• **QUOTED PASSAGE**
PostgreSQL 15.5 stops processing user queries

Started by Andrey Zhidenkovover 2 years ago3 messagesgeneral
Jump to latest
#1Andrey Zhidenkov
pensnarik@gmail.com

Hello all,

We have encountered an issue with our PostgreSQL 15.5 installation. The
problem is that
PostgreSQL server periodically falls into a state when it accepts new
connections but
doesn't execute any queries. The session which runs a query hangs and
cannot be terminated
via SIGINT (even if it's just "SELECT 1") - a corresponding linux process
has state "S" and it's
not terminated even if the PostgreSQL master process is stopped. No matter
how we connect to
the database - both TCP and unix socket sessions hang but it seems that
existing sessions can
still execute queries (once we succeeded to connect using pgBouncer which
seemed to use an
existing connection to the database).

Here is a stack trace from gdb for one of the frozen sessions:

(gdb) bt 10
#0 0x00007f6d31dbd378 in poll () from /lib64/libc.so.6
#1 0x00007f6d3286aee1 in pqSocketCheck.part.2 () from
/usr/pgsql-15/lib/libpq.so.5
#2 0x00007f6d3286b054 in pqWaitTimed () from /usr/pgsql-15/lib/libpq.so.5
#3 0x00007f6d32867848 in PQgetResult () from /usr/pgsql-15/lib/libpq.so.5
#4 0x0000000000411320 in ExecQueryAndProcessResults
(query=query@entry=0x23a68b0
"select 1;", elapsed_msec=elapsed_msec@entry=0x7ffc2b5840a8,
svpt_gone_p=svpt_gone_p@entry=0x7ffc2b5840a7,
is_watch=is_watch@entry=false, opt=opt@entry=0x0,
printQueryFout=printQueryFout@entry=0x0) at common.c:1426
#5 0x000000000040feb9 in SendQuery (query=0x23a68b0 "select 1;") at
common.c:1117
#6 0x000000000040627b in main (argc=<optimized out>, argv=<optimized out>)

• **TASK TO COMPLETE**
Copy out the PostgreSQL forum post in full, word for word. Rely on the forum post alone.

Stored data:
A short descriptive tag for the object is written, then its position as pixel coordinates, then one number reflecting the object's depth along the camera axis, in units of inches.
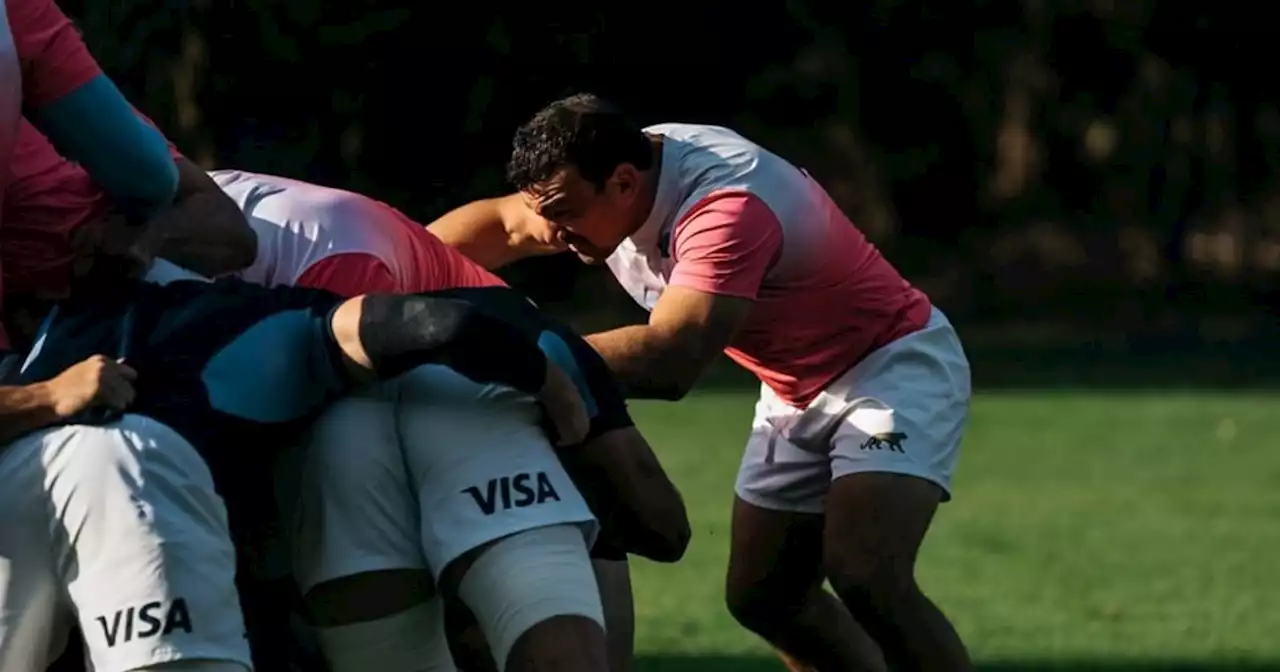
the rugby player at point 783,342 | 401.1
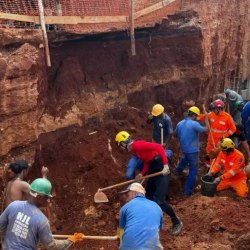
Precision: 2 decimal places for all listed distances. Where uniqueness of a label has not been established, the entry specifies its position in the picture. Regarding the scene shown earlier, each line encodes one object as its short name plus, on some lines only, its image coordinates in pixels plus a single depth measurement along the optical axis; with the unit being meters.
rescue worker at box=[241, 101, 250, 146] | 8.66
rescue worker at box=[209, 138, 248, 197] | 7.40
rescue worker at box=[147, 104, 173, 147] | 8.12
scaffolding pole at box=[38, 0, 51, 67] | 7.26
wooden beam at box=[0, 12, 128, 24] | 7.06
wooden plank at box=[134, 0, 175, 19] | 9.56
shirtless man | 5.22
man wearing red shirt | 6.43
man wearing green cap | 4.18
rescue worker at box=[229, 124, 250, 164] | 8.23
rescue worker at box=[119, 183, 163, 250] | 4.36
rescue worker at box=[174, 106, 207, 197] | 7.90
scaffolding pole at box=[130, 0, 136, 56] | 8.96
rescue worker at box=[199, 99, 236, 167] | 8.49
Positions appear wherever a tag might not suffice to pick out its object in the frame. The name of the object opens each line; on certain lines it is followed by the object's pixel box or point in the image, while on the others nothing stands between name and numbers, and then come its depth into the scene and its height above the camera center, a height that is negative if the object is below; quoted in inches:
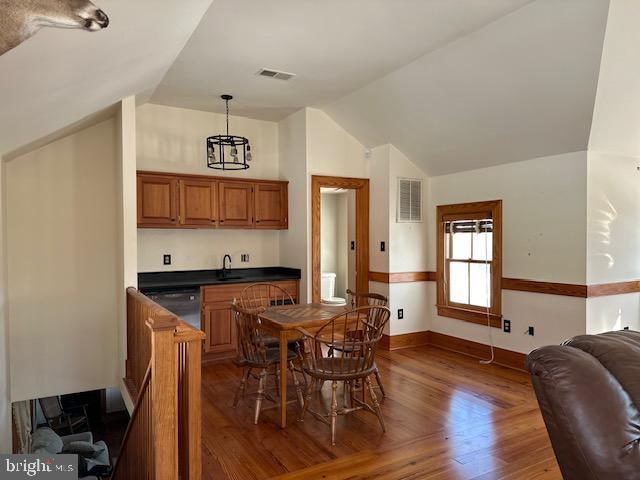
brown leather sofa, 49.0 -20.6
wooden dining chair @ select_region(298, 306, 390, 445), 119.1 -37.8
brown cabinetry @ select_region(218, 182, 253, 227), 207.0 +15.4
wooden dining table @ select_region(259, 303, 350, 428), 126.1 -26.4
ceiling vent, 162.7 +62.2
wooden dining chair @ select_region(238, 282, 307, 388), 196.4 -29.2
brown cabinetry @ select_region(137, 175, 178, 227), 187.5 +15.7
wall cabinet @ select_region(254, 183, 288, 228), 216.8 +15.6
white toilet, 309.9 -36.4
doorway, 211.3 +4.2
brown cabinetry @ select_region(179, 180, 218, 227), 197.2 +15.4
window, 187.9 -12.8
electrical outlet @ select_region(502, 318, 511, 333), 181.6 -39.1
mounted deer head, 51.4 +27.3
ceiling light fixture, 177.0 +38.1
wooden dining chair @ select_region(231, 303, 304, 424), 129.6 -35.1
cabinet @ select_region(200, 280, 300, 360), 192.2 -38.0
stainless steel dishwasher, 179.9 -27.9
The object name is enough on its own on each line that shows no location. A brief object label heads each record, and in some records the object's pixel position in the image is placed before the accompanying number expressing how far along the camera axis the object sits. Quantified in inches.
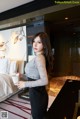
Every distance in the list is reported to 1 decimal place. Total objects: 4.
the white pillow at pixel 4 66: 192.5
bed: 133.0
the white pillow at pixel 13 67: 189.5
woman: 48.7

--

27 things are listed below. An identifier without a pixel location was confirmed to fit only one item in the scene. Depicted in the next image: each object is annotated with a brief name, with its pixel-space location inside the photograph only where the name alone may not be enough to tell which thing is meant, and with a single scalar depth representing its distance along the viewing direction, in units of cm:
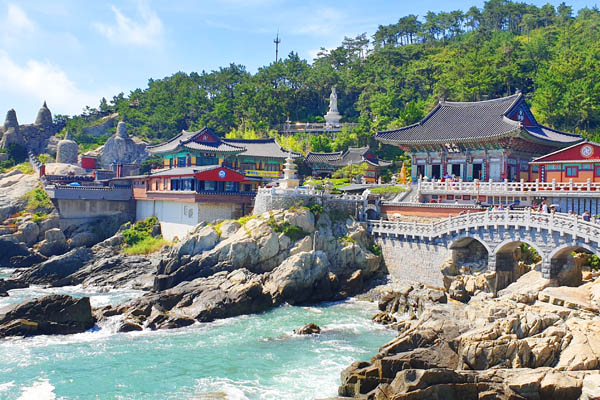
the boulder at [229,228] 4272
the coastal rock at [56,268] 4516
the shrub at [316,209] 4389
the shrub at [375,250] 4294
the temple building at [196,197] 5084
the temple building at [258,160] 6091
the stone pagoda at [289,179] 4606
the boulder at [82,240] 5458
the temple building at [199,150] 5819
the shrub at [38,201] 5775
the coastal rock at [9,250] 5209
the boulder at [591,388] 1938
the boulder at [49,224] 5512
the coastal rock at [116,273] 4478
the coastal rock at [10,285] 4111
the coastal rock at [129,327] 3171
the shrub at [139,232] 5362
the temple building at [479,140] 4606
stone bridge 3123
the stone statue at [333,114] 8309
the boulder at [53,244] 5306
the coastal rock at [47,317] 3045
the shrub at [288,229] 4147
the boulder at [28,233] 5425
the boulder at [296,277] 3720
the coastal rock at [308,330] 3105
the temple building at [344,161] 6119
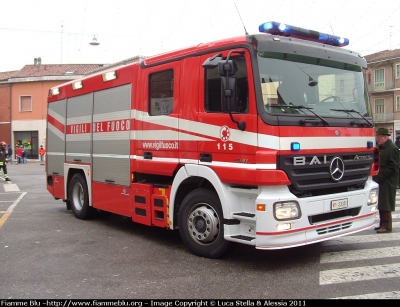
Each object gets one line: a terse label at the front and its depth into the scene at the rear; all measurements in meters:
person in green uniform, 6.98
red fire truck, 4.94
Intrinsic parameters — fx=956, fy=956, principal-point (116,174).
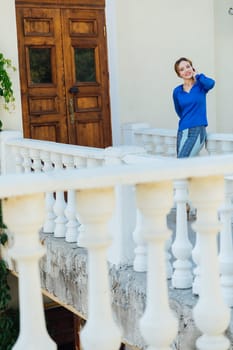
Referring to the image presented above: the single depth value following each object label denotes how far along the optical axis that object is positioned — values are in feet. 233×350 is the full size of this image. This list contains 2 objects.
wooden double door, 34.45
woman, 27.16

• **RESPONSE BELOW**
PostgreSQL 15.5 stops processing user queries

Started by Andrey Zhidenkovover 2 years ago3 messagesgeneral
Jump to latest
#1Andrey Zhidenkov
pensnarik@gmail.com

Hello all,

We have encountered an issue with our PostgreSQL 15.5 installation. The
problem is that
PostgreSQL server periodically falls into a state when it accepts new
connections but
doesn't execute any queries. The session which runs a query hangs and
cannot be terminated
via SIGINT (even if it's just "SELECT 1") - a corresponding linux process
has state "S" and it's
not terminated even if the PostgreSQL master process is stopped. No matter
how we connect to
the database - both TCP and unix socket sessions hang but it seems that
existing sessions can
still execute queries (once we succeeded to connect using pgBouncer which
seemed to use an
existing connection to the database).

Here is a stack trace from gdb for one of the frozen sessions:

(gdb) bt 10
#0 0x00007f6d31dbd378 in poll () from /lib64/libc.so.6
#1 0x00007f6d3286aee1 in pqSocketCheck.part.2 () from
/usr/pgsql-15/lib/libpq.so.5
#2 0x00007f6d3286b054 in pqWaitTimed () from /usr/pgsql-15/lib/libpq.so.5
#3 0x00007f6d32867848 in PQgetResult () from /usr/pgsql-15/lib/libpq.so.5
#4 0x0000000000411320 in ExecQueryAndProcessResults
(query=query@entry=0x23a68b0
"select 1;", elapsed_msec=elapsed_msec@entry=0x7ffc2b5840a8,
svpt_gone_p=svpt_gone_p@entry=0x7ffc2b5840a7,
is_watch=is_watch@entry=false, opt=opt@entry=0x0,
printQueryFout=printQueryFout@entry=0x0) at common.c:1426
#5 0x000000000040feb9 in SendQuery (query=0x23a68b0 "select 1;") at
common.c:1117
#6 0x000000000040627b in main (argc=<optimized out>, argv=<optimized out>)